Page 27 of Edge of Secrets

I couldn’t see his face, but I sensed that he was smiling. “Thank you for saying that,” he said. “I appreciate your understanding.”

The hairs rose on my arms as he came closer. I could smell the fresh, crisp scent of his shirt. I stared up at his inscrutable silhouette. “You’re welcome,” I whispered.

“I spoke to Detective Lanaghan today,” he said.

I jolted back. Detective Denise Lanaghan was the investigating officer for Lucia’s case. Hearing her name spoken in this context was jarring. “You did what? Why on earth?”

“I wanted to see what progress they were making on the case,” he said.

His voice sounded so casual—like he had every right to rifle through the most painful details of my life. My shock was quickly replaced by anger. “I imagine you wanted to check and see if my story was just so much paranoid bullshit, right?”

He hesitated. “Not at all, actually.” His voice was guarded. “A couple of minutes with a good search engine was enough to establish that.”

My outrage grew. “So you checked up on me? You hacked into my private business?”

“I wouldn’t call that hacking. I didn’t get into anything private. I just looked at what was lying around in plain sight. Matters of public record.”

“But why?” My voice rose in pitch. “Why poke into my life?”

I still couldn’t make out the expression on his face, but his shrug looked unrepentant. “I was interested.”

“Well, your level of interest is invasive and weird, and it’s making me nervous,” I said. “And I don’t need anything else in my life to make me nervous. I am at full fucking capacity, Duncan! Do you get me?”

He nodded, but did not apologize. He just stood there, obdurate. Waiting.

“Good God, Burke,” I snapped, exasperated. “It’s all or nothing with you. Either you completely ignore my existence, or you pin me under a microscope and stare. Whatever happened to just, you know, flirting? Suggestive conversation? Casual chatting?”

“Not my strong suit,” he admitted.

“I’ve noticed! So? ‘Fess up. What did Lanaghan say? Not that she should have said anything about our business to some random guy off the street.”

“I’m not some random guy. And she spoke to a cop friend of mine, not to me. She said pretty much what you told me last night. They haven’t made much progress.”

“No, they sure haven’t,” I said bleakly. “They are nowhere with it. The guy’s really good. He left no trace. No prints, no DNA, nothing at all. Even the car that he used in Boston when he tried to kidnap Nancy turned out to be stolen just hours before.”

He nodded. “Yeah. That’s what I heard.”

Thinking about it chilled me. I shied away from the subject, groping for something else to think about. “So, Burke? What else did you find on me out there on the internet?” I demanded. “Did you read my last term’s graduate seminar paper on Christina Rossetti? Did you dig into the archived transcripts from the message boards at the online poetry forum?”

“Yes, both. But my favorites were those five short poems you published in The Golden Thread Poetry Journal last January.”

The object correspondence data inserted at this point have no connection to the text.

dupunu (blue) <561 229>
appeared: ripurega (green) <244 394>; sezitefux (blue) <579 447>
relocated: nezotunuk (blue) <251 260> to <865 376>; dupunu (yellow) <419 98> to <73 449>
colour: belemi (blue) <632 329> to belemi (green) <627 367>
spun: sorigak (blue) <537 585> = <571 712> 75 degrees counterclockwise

My mouth opened and closed in astonishment “Ah ... actually, I was, um, just kidding about you reading that stuff.”

“I wasn’t,” he replied. “I read it. All of it. Several times.”

After a few moments of my speechless silence, he gestured with his hand. “Don’t get me wrong,” he said. “It’s not like I can discuss your poems intelligently. I absolutely can’t. To be honest, I don’t have a clue what you were talking about.”

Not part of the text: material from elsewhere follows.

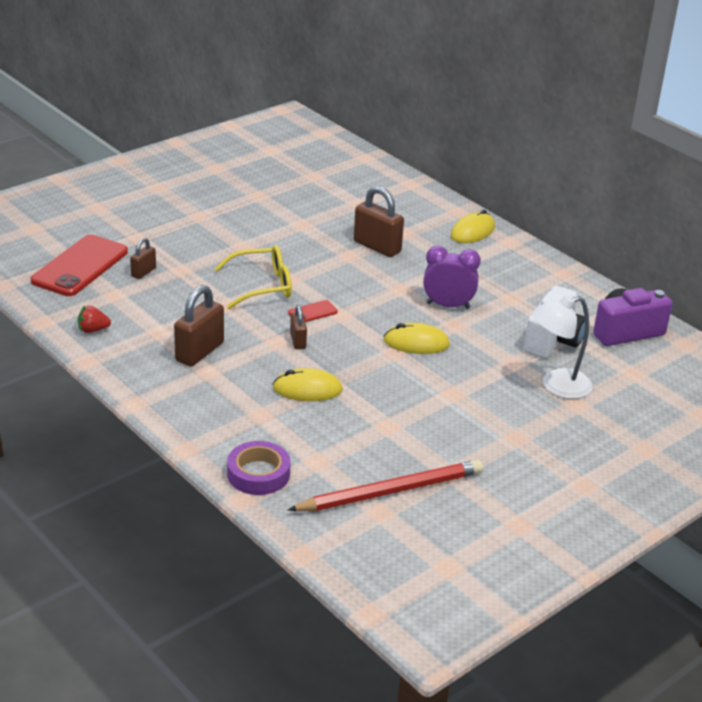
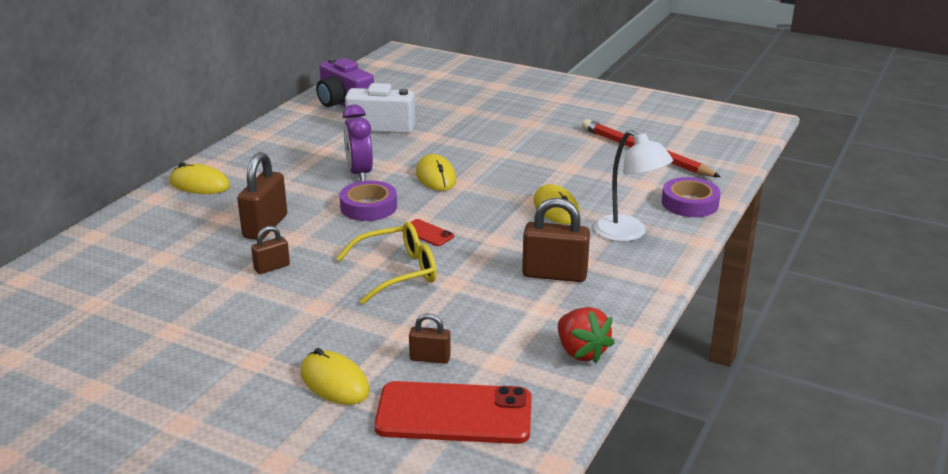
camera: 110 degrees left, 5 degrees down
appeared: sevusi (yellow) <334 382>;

I was puzzled. “Ah. Okay. So how did you know they were your favorites?”

He fidgeted, clearly uncomfortable. “I don’t know how,” he said impatiently. “I just liked the way they made me feel.”

I was oddly moved. “Wow. I think that might be one of the nicest things anyone’s ever said to me about my work,” I told him. “Thank you.”

He kept drifting closer, like a shadow, until he stood right in front of me. His aura interfered with my brain function. Alarm bells were ringing, colored lights flashing in there. It was complete pandemonium.

“You’re welcome.” His low voice felt velvety to my ears. “First time in my life I ever got something like that right. And it was by accident. Just dumbass luck.”

“It’s not something that you get wrong or right,” I said. “It’s just a matter of paying attention. Telling the truth.”